Le metal français s'exporte : cinq groupes hexagonaux à suivre en 2026
La France n’a jamais autant compté sur la carte du metal mondial. Après la consécration olympique de Gojira et les succès internationaux de LANDMVRKS, Igorrr et Alcest, une nouvelle vague de groupes français s’apprête à conquérir les scènes européennes en 2026. Tour d’horizon de cinq formations hexagonales qui portent haut les couleurs du metal tricolore.
Le CNM mise sur le metal
Le Centre National de la Musique (CNM) et son bureau export ont annoncé un programme de soutien spécifique pour les groupes de metal français en 2026. Ce dispositif vise à accompagner les formations hexagonales dans leur développement international à travers des aides à la tournée, au marketing et à la distribution.

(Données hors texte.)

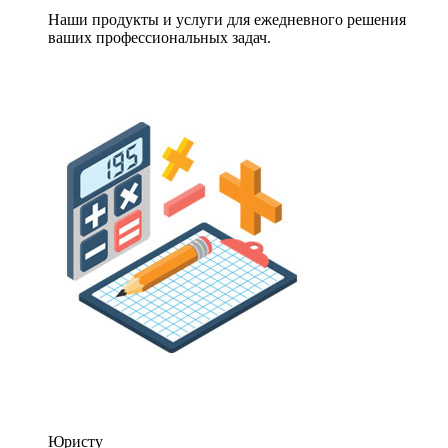
Наши продукты и услуги для ежедневного решения
ваших профессиональных задач.
Юристу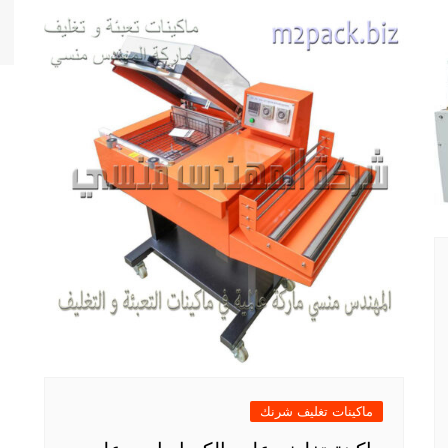
ماكينات تغليف شرنك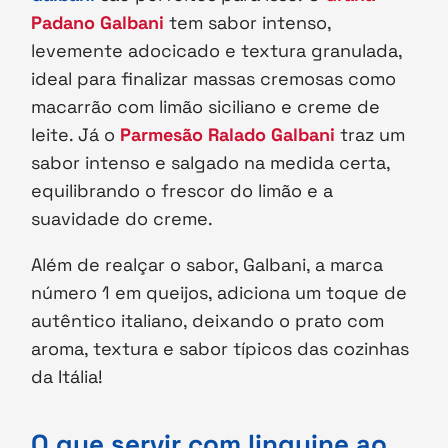
Padano Galbani
tem sabor intenso,
levemente adocicado e textura granulada,
ideal para finalizar massas cremosas como
macarrão com limão siciliano e creme de
leite. Já o
Parmesão Ralado Galbani
traz um
sabor intenso e salgado na medida certa,
equilibrando o frescor do limão e a
suavidade do creme.
Além de realçar o sabor, Galbani, a marca
número 1 em queijos, adiciona um toque de
autêntico italiano, deixando o prato com
aroma, textura e sabor típicos das cozinhas
da Itália!
O que servir com linguine ao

Cette initiative sans précédent reconnaît pour la première fois le metal comme un secteur d’exportation culturelle à part entière. Le genre, longtemps ignoré par les institutions culturelles françaises, bénéficie enfin d’un soutien officiel à la hauteur de son rayonnement international.
Celeste : le post-hardcore lyonnais à la conquête de l’Europe
Celeste, formation lyonnaise fondée en 2005, est l’un des secrets les mieux gardés du metal français. Leur mélange de post-hardcore, de black metal et de noise crée un mur sonore d’une intensité rare qui leur a valu l’admiration des connaisseurs du monde entier. En 2026, le groupe prépare un nouvel album et une tournée européenne qui devrait les faire passer de l’underground au mainstream du metal extrême.
Resolve : le metalcore parisien en pleine ascension
Resolve s’est imposé comme l’une des révélations du metalcore européen grâce à ses collaborations avec LANDMVRKS et ses apparitions remarquées en première partie de tournées internationales. Le quintet parisien, dont le mélange de mélodies accrocheuses et de breakdowns puissants rappelle les meilleurs groupes australiens du genre, est pressenti pour une tournée nord-américaine headline en 2026.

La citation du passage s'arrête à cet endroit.